Inlandpotenzial nutzen, Regeln durchsetzen
Die Wirtschaftsvertreter betonten aber auch, dass man das Kontingentierungssystem im Idealfall gar nie zu aktivieren brauche. Dann nämlich, wenn durch eine bessere Nutzung des inländischen Arbeitskräftepotenzials und eine schärfere Durchsetzung der Regeln zum Sozialhilfeanspruch und zum Familiennachzug die definierte Schwelle gar nicht erreicht werde. Die Wirtschaftsverbände weisen darauf hin, dass auch der Staat als Arbeitgeber hierzu einen Beitrag leisten müsse. Angesichts des Fachkräftemangels seien die meisten Unternehmen schon länger darum bemüht, mit Massnahmen in verschiedenen Bereichen die Arbeitsmarktbeteiligung insbesondere der Frauen, der älteren Bevölkerung und der Jugendlichen zu fördern. Dass dies über weite Strecken gelingt, zeigt die hierzulande vergleichsweise tiefe Arbeitslosigkeit. Vogt gab jedoch zu bedenken: «Trotz aller Bemühungen werden wir auch in Zukunft nicht darum herumkommen, auf ausländische Arbeitskräfte zurückzugreifen.» Viele Branchen besetzen über die Rekrutierung aus der EU Arbeitsplätze mit Fachkräften, die in der Schweiz schwierig bis gar nicht zu finden sind. Diese Tatsache komme auch in den aktuellen Zuwanderungszahlen zum Ausdruck.

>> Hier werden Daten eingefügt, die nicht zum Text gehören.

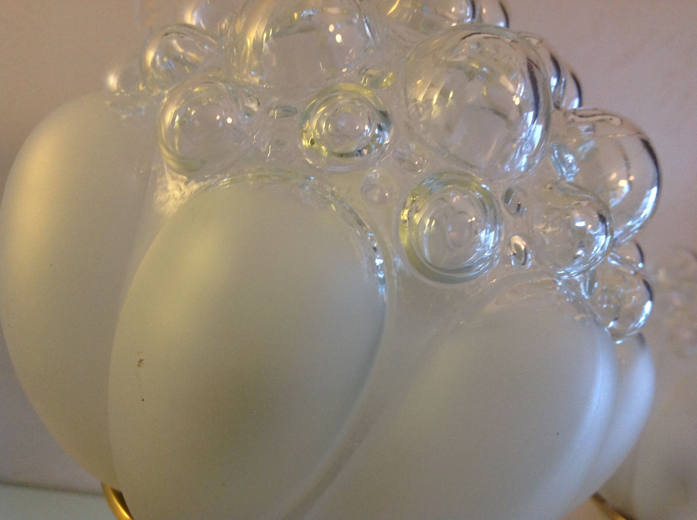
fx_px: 704
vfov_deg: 40.6
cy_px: 260
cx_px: 348
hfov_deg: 52.7
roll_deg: -25.0
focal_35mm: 35
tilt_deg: -6.8
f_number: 2.4
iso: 160
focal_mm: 4.28
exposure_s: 1/15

Erhalt der Bilateralen steht im Vordergrund
Jean-Marc Demierre, Bauunternehmer und Präsident der Fédération vaudoise des entrepreneurs, warnte davor, zum alten Kontingentierungssystem mit starren Quoten selbst für Kurzaufenthalter zurückkehren. Es bestehe die grosse Gefahr, dass Branchen wie die Bauindustrie zu kurz kämen. Gleichzeitig stehe man in Konkurrenz zu ausländischen Anbietern, die diesen Restriktionen nicht unterworfen wären – «so würden wir doppelt gestraft». Dass für die Wirtschaft noch weit mehr auf dem Spiel steht als der Zugang zu ausreichend Fachkräften, betonte Ivan Slatkine, Unternehmer und Präsident der Fédération des Entreprises Romandes (FER) Genève. Auch er erinnerte an die schwierigen Jahre nach dem EWR-Nein von 1992 und die grossen wirtschaftlichen Probleme, gerade auch in der Romandie. «Glücklicherweise sind wir dieser Krise dank einem zwar nicht immer einfachen, aber pragmatischen Weg entkommen – den Bilateralen.» Diese Strategie habe es der Schweiz erlaubt, aus einer Phase der Stagnation heraus zu einem der europäischen Wachstumsmotoren zu werden. Deshalb sei die Bereitschaft, für den Erhalt der Bilateralen zu kämpfen, in der Westschweiz besonders hoch.
Die Wirtschaftsverbände fordern nicht nur eine wirtschaftsfreundliche und europakompatible Umsetzung der Masseneinwanderungsinitiative. Sie wollen sich darüber hinaus auch langfristig für eine konstruktive schweizerische Europapolitik engagieren. Aus diesem Grund starten sie unter www.europapolitik.ch eine Kampagne, die ins Bewusstsein rufen will, wie stark die Schweiz seit jeher wirtschaftlich, politisch oder auch kulturell mit ihren europäischen Nachbarn verbunden ist.